Young’s modulus of steel, ${Y_b} = 2 \times {10^{11}}\dfrac{N}{{{m^2}}}$.
Young’s modulus of Al,${Y_t} = {10^{11}}\dfrac{N}{{{m^2}}}$, coefficient of linear thermal expansion of Al ${\alpha _t} = 2 \times {10^{ - 5}}\dfrac{1}{{^\circ C}}$.
The tensile strength of bolt is:
A. ${10^4}\dfrac{N}{{{m^2}}}$
B. ${10^7}\dfrac{N}{{{m^2}}}$
C. $2 \times {10^8}\dfrac{N}{{{m^2}}}$
D. ${10^{10}}\dfrac{N}{{{m^2}}}$

Answer 1

Hint:-The stress is the ratio of applied force and area on the surface. Strain is defined as the ratio of change in length to the applied length. Also the Young’s modulus is defined as the ratio of stress and strain.
Formula used: The formula of relationship between stress and strain is given by ${\text{Young's Modulus}} = \dfrac{{{\text{stress}}}}{{{\text{strain}}}}$. The formula of strain is given by${\text{Strain}} = \dfrac{{\Delta l}}{l}$.
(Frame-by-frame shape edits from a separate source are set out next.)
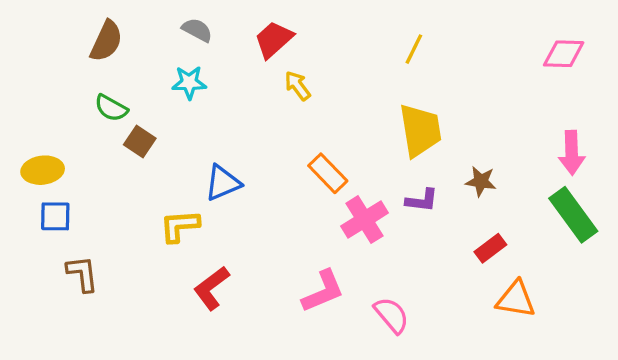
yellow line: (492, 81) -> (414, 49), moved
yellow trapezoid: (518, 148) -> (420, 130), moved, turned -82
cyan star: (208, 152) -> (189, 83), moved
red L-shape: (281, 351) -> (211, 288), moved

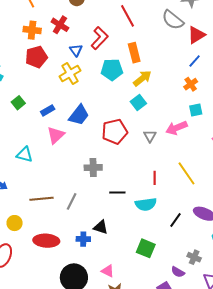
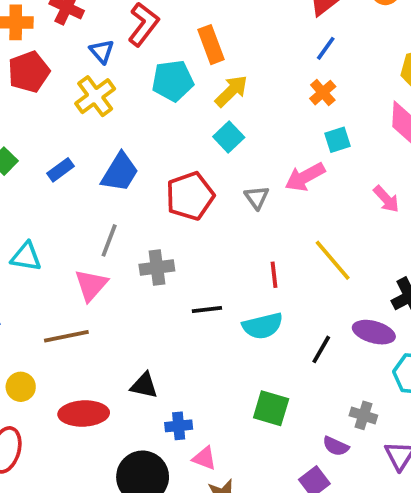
pink triangle: (56, 135) -> (91, 285), moved
gray line: (72, 201) -> (109, 240), moved
black triangle: (101, 227) -> (144, 385), moved
blue cross: (83, 239) -> (179, 426), moved

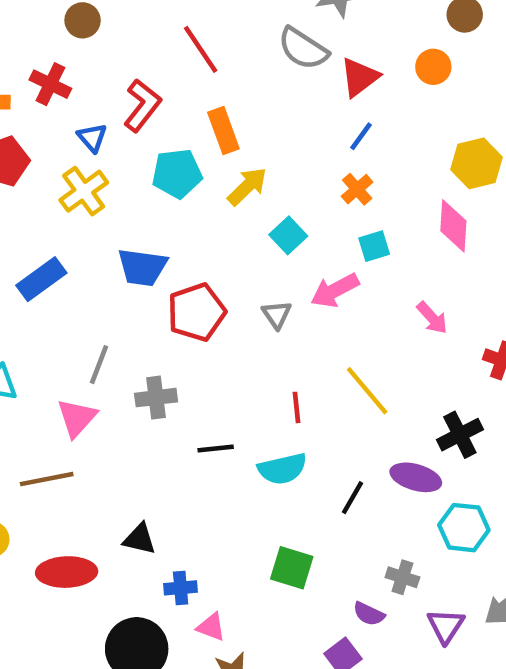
cyan square: (229, 137) -> (288, 235), moved
blue rectangle: (61, 170) -> (41, 279), size x1.5
blue trapezoid: (120, 172) -> (142, 267), moved, turned 66

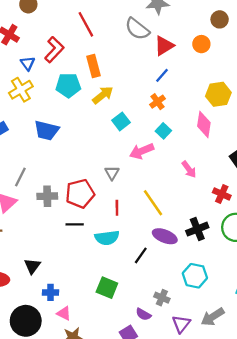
cyan square: (374, 246) -> (163, 131), turned -35
red pentagon: (196, 312) -> (80, 194), moved
gray triangle: (277, 315) -> (112, 173), moved
purple ellipse: (416, 477) -> (165, 236), moved
black triangle: (139, 539) -> (32, 266), turned 48

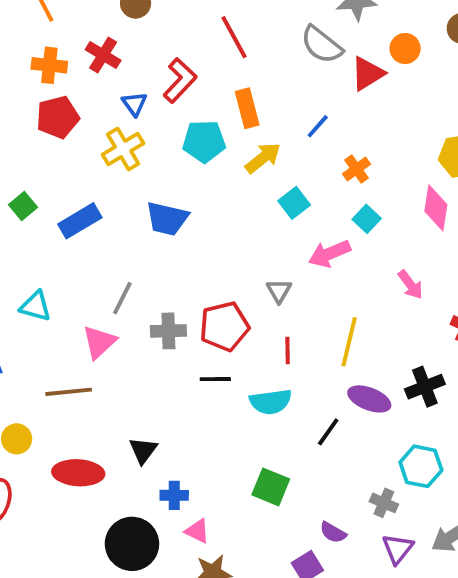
orange circle: (201, 44) -> (405, 48), moved
blue line: (162, 75) -> (318, 126), moved
yellow line: (153, 203) -> (349, 342), turned 48
gray cross: (162, 298) -> (384, 503), moved

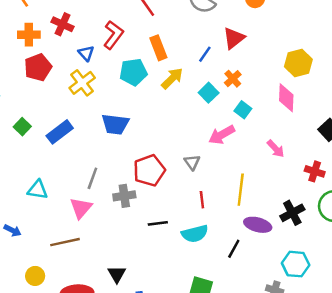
red triangle: (367, 74) -> (234, 38), moved
cyan square: (294, 203) -> (209, 93), moved
red pentagon: (224, 326) -> (149, 170), moved

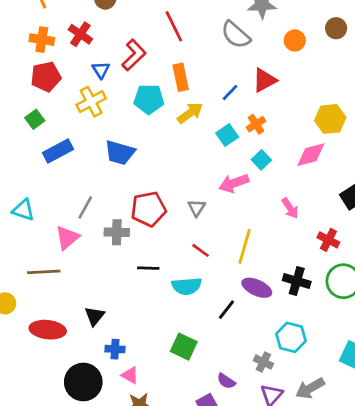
pink diamond: (286, 98) -> (311, 155), turned 64
green square: (22, 127) -> (35, 119), moved
red line: (202, 200) -> (201, 250), turned -56
black cross: (292, 213) -> (297, 281), turned 35

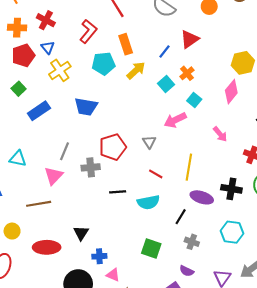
blue triangle: (101, 70) -> (48, 47), moved
pink diamond: (311, 155) -> (231, 92), turned -30
gray cross: (263, 362) -> (192, 242), moved

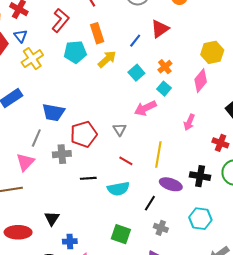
orange cross: (187, 73) -> (165, 67), moved
blue trapezoid: (86, 107) -> (53, 112), moved
pink arrow: (220, 134) -> (189, 122), turned 63

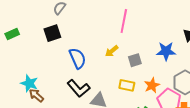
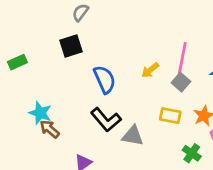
pink line: (124, 21) -> (182, 58), moved
green rectangle: (12, 34) -> (17, 62), moved
gray square: (135, 60) -> (181, 82), turned -32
Complete step-by-step solution:It is given that a cylindrical tube made of aluminum material of cross sectional area ${A_t} = {10^{ - 4}}{m^2}$ and length $L = 50cm$also the cross section of the steel bolt is${A_b} = 5 \times {10^{ - 5}}{m^2}$. The increase in the temperature is$\Delta \theta = 10^\circ C$. The coefficient of thermal expansion of steel is${\alpha _b} = {10^{ - 5}}\dfrac{1}{{^\circ C}}$.
Let us calculate the actual increase in the length of the aluminum as there is an increase in the temperature of the aluminum by$\Delta \theta = 10^\circ C$.
The change in length of the aluminum is given by,
$ \Rightarrow \Delta L = \alpha {L_{al.}}\Delta T$
Replace the value of length of the aluminum with the thermal expansion of the aluminum and change in temperature of the aluminum.
$L = 0 \cdot 50m$, $\Delta T = 10^\circ C$, ${\alpha _t} = 2 \times {10^{ - 5}}\dfrac{1}{{^\circ C}}$.
$ \Rightarrow \Delta {L_{al.}} = \alpha {L_{al.}}\Delta T$
$ \Rightarrow \Delta {L_{al.}} = \left( {2 \times {{10}^{ - 5}}} \right) \cdot \left( {0 \cdot 5} \right) \cdot \left( {10} \right)$
$ \Rightarrow \Delta {L_{al.}} = {10^{ - 4}}m$
The change in length of the aluminum tube is$\Delta {L_{al.}} = {10^{ - 4}}m$.
As the change in the length of bolt is equal to the change in the length of aluminum.
The strain produced in aluminum tube is given by,
$strain = \dfrac{{\Delta {L_{{\text{aluminum}}}}}}{{{L_{{\text{aluminum}}}}}}$
Replace the value of the change in length and original length of aluminum.
$ \Rightarrow strain = \dfrac{{\Delta {L_{{\text{aluminum}}}}}}{{{L_{{\text{aluminum}}}}}}$
$strain = \dfrac{{{{10}^{ - 4}}}}{{0 \cdot 5}}$
$strain = 5 \times {10^{ - 5}}$
As the strain will be the same in bolt as well as aluminum. Now we can calculate the stress in the bolt.
Since,
$stress = {Y_{steel}} \cdot \left( {strain} \right)$
Replace the value of strain and young’s modulus of steel we get.
$ \Rightarrow stress = {Y_{steel}} \cdot \left( {strain} \right)$
$ \Rightarrow stress = \left( {2 \times {{10}^{11}}} \right) \cdot \left( {5 \times {{10}^{ - 5}}} \right)$
$ \Rightarrow stress = {10^7}\dfrac{N}{{{m^2}}}$
The stress on the bolt is equal to$stress = {10^7}\dfrac{N}{{{m^2}}}$. The correct option is option B.

Note:-
 The aluminum tube material would have expanded more but due to the presence of the steel bolt the aluminum tube cannot expand so the steel bolt applies certain force onto the aluminum material to stop its expansion.